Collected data
+===+

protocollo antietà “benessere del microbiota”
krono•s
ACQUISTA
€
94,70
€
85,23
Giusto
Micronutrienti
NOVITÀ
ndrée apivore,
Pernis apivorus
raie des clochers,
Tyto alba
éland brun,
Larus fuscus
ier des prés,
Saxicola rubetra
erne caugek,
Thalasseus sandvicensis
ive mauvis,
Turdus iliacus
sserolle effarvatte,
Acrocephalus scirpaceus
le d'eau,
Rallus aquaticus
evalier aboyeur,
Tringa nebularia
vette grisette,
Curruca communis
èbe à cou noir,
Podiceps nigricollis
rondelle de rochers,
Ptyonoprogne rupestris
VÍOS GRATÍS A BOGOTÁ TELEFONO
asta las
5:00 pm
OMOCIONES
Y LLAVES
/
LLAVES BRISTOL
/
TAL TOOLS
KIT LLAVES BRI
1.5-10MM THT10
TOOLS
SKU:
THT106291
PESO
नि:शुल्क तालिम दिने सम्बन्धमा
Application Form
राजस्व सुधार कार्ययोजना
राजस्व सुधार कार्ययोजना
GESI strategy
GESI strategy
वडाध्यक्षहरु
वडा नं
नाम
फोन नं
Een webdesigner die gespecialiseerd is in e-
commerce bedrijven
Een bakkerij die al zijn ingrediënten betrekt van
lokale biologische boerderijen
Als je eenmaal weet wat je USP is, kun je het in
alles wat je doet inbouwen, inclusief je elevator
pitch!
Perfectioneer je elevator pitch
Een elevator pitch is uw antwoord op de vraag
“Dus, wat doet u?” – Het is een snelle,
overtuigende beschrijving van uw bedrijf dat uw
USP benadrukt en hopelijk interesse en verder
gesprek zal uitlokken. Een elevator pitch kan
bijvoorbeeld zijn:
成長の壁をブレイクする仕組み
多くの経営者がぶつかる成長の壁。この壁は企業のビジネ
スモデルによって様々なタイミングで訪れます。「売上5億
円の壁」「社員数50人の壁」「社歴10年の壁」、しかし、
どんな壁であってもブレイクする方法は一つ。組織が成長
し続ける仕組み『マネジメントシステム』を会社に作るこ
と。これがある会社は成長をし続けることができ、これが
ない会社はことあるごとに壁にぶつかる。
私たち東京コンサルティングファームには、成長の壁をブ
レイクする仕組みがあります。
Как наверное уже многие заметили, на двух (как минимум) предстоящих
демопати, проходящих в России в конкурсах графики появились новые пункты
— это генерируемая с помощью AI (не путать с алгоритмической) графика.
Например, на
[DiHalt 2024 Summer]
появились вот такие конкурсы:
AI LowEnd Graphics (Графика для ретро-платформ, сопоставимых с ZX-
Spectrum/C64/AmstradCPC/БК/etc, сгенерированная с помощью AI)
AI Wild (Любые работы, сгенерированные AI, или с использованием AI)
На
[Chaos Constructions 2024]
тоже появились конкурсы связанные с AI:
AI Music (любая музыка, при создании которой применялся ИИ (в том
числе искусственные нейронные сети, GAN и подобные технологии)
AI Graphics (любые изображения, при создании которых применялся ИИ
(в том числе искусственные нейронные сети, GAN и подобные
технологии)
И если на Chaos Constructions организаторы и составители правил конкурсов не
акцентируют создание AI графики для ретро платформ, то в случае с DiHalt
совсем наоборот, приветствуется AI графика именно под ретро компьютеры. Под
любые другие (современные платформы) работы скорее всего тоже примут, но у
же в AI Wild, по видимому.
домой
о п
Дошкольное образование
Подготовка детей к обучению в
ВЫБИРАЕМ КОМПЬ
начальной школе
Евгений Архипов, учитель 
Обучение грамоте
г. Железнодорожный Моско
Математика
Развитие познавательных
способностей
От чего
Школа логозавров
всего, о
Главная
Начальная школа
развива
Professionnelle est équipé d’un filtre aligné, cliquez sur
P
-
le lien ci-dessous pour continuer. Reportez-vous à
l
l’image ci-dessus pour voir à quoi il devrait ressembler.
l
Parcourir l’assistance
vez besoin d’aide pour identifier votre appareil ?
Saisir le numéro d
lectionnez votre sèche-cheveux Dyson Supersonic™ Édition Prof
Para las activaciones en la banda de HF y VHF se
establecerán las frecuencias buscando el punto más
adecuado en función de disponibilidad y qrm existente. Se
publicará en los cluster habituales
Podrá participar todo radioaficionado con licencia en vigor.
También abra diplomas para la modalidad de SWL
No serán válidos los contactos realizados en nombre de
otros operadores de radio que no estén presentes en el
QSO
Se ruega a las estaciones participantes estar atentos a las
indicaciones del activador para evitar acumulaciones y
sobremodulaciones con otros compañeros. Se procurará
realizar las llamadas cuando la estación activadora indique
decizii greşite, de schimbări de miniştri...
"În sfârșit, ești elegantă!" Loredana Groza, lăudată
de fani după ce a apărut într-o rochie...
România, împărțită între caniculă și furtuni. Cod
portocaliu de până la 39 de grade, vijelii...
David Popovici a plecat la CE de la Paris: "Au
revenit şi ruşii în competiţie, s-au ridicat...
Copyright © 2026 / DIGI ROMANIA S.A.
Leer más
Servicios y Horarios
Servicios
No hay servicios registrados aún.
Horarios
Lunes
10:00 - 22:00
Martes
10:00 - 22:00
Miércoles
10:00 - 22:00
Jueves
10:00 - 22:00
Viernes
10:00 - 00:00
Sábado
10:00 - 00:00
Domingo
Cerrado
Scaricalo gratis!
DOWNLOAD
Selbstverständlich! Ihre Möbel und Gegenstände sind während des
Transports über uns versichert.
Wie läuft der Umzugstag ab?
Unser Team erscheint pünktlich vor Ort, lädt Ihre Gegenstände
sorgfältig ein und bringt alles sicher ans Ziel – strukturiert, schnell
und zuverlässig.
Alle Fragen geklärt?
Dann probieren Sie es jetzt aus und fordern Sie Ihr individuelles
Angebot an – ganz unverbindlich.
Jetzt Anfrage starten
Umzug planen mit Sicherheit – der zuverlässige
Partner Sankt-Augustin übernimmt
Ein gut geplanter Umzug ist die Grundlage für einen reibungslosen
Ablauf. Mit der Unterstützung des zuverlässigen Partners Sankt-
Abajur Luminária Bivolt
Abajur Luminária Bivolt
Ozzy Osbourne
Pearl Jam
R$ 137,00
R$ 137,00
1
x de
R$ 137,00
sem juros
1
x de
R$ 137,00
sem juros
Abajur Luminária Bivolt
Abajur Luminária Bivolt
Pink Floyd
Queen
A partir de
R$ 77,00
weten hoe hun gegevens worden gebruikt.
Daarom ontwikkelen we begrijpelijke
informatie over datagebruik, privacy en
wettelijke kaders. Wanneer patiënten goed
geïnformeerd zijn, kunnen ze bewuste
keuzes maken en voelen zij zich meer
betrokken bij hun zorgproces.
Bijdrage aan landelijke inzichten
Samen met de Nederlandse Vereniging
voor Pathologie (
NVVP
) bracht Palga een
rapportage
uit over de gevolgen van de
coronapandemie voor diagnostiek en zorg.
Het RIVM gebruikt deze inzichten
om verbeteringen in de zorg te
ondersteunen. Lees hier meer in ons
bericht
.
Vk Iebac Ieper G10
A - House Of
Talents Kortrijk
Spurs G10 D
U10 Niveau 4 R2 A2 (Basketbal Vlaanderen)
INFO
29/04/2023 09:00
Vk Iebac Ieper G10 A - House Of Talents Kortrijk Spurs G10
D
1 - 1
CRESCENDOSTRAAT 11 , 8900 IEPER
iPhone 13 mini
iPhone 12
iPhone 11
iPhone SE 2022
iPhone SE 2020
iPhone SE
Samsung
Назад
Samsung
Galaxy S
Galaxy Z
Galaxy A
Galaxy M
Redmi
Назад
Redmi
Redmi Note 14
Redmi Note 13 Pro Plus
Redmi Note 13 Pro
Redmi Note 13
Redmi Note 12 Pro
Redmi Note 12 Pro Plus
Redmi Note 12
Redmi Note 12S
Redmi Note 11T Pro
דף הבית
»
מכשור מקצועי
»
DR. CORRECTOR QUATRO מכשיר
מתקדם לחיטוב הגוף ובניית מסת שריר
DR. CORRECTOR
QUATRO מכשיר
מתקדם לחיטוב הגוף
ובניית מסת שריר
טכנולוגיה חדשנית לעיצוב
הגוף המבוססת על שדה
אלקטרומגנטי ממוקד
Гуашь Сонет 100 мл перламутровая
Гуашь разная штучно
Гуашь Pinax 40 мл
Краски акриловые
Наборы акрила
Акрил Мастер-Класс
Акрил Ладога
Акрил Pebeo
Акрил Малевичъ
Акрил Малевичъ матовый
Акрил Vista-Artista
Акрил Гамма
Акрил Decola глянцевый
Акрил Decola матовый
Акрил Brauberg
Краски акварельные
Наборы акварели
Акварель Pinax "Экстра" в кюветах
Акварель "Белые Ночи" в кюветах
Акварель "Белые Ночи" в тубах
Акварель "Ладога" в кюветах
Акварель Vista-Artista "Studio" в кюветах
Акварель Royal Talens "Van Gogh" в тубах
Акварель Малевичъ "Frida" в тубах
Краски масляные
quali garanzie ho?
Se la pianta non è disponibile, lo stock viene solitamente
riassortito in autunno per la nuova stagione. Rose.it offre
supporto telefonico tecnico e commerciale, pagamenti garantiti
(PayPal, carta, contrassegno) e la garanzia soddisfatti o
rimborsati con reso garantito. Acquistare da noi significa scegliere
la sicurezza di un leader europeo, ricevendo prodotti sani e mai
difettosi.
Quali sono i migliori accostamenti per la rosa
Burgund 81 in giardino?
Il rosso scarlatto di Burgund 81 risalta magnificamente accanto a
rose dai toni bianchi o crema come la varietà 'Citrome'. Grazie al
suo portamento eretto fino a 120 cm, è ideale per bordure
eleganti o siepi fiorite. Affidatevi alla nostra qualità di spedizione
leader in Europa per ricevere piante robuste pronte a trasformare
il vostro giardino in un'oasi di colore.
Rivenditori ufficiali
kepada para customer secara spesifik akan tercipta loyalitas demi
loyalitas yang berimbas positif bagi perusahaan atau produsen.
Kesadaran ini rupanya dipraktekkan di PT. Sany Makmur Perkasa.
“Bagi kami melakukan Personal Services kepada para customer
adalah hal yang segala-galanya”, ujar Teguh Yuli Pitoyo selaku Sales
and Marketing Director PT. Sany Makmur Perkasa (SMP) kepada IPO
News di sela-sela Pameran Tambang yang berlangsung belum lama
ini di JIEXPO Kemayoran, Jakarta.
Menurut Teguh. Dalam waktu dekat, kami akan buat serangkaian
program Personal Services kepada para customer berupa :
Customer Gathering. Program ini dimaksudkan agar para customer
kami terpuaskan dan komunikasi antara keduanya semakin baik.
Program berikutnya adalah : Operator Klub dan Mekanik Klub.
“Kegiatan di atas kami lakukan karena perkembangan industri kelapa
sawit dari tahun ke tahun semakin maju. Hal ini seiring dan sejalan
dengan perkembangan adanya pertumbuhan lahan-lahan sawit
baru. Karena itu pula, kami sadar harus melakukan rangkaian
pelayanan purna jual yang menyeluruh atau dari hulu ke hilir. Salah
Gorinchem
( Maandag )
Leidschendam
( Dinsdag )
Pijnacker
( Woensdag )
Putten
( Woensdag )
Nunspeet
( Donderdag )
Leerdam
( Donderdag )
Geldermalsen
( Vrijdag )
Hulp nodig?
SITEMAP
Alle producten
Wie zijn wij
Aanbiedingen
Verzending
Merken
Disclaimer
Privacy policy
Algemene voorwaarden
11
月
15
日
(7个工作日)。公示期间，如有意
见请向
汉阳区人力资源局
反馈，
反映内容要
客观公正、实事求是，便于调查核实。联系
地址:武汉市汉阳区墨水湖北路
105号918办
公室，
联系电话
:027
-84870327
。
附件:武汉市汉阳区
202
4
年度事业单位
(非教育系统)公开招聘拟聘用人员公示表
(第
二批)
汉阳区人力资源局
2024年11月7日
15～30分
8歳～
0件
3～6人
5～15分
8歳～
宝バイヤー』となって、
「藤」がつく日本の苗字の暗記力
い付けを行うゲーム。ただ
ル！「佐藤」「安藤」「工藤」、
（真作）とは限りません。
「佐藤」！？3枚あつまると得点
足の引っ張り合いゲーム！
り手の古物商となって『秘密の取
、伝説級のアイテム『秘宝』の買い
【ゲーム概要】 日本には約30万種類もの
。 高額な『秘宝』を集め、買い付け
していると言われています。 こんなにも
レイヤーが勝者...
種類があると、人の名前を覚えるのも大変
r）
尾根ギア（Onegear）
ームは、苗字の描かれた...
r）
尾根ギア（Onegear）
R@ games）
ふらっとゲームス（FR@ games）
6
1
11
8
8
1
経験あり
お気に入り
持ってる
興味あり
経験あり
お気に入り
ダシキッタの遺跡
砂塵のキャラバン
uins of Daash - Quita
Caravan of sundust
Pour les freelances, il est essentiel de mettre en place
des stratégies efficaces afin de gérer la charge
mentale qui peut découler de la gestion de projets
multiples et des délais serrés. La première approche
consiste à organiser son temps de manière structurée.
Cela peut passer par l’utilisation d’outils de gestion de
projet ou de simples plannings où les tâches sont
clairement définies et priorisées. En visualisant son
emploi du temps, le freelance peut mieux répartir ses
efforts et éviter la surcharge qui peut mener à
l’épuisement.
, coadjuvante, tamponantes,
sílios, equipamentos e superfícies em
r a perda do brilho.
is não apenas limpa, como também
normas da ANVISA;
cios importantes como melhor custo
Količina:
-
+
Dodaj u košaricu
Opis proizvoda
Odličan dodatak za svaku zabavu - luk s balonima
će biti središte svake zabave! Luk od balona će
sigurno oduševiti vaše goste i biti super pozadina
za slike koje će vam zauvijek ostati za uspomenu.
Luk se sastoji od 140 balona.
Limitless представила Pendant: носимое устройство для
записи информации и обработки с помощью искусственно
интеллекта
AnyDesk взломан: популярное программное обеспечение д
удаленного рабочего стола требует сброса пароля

+===+

## [Written task]
Show each line of the data that contains the string "zijn".

## [Result of this exercise]
Een bakkerij die al zijn ingrediënten betrekt van
bijvoorbeeld zijn:
geïnformeerd zijn, kunnen ze bewuste
Wie zijn wij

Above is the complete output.